**Problem requirements**.
The answer must consist of each line below that holds the word "seus", copied as it stands.

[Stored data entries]
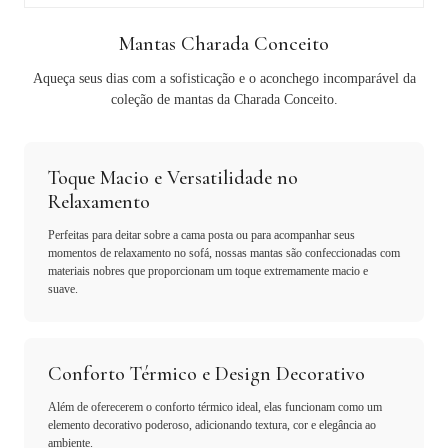
Mantas Charada Conceito
Aqueça seus dias com a sofisticação e o aconchego incomparável da
coleção de mantas da Charada Conceito.
Toque Macio e Versatilidade no
Relaxamento
Perfeitas para deitar sobre a cama posta ou para acompanhar seus
momentos de relaxamento no sofá, nossas mantas são confeccionadas com
materiais nobres que proporcionam um toque extremamente macio e
suave.
Conforto Térmico e Design Decorativo
Além de oferecerem o conforto térmico ideal, elas funcionam como um
elemento decorativo poderoso, adicionando textura, cor e elegância ao
ambiente.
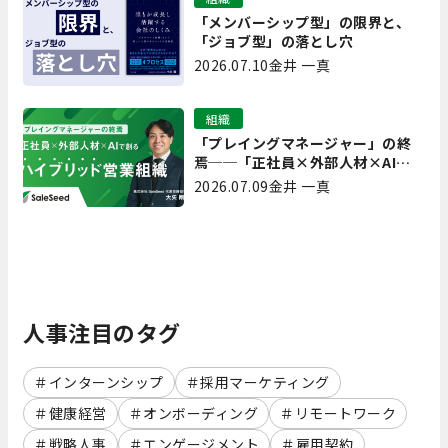
「メンバーシップ型」の限界と、
「ジョブ型」の落とし穴
2026.07.10
金井 一真
組織
「プレイングマネージャー」の終
焉──「正社員×外部人材×AI」
で創るハイブリッド営業組織
2026.07.09
金井 一真
人事注目のタグ
インターンシップ
採用マーケティング
健康経営
オンボーディング
リモートワーク
戦略人事
エンゲージメント
雇用契約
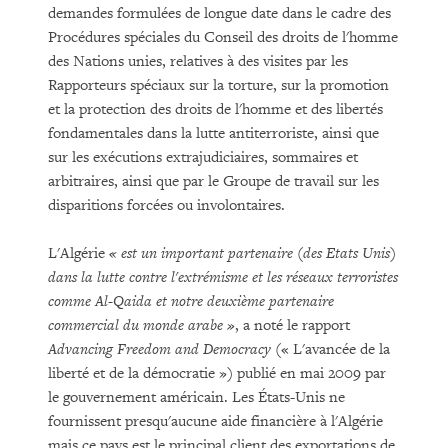
demandes formulées de longue date dans le cadre des
Procédures spéciales du Conseil des droits de l'homme
des Nations unies, relatives à des visites par les
Rapporteurs spéciaux sur la torture, sur la promotion
et la protection des droits de l'homme et des libertés
fondamentales dans la lutte antiterroriste, ainsi que
sur les exécutions extrajudiciaires, sommaires et
arbitraires, ainsi que par le Groupe de travail sur les
disparitions forcées ou involontaires.
L'Algérie
« est un important partenaire (des Etats Unis)
dans la lutte contre l'extrémisme et les réseaux terroristes
comme Al-Qaida et notre deuxième partenaire
commercial du monde arabe »
, a noté le rapport
Advancing Freedom and Democracy
(« L'avancée de la
liberté et de la démocratie ») publié en mai 2009 par
le gouvernement américain. Les États-Unis ne
fournissent presqu'aucune aide financière à l'Algérie
mais ce pays est le principal client des exportations de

**Result for this task**.
Aqueça seus dias com a sofisticação e o aconchego incomparável da
Perfeitas para deitar sobre a cama posta ou para acompanhar seus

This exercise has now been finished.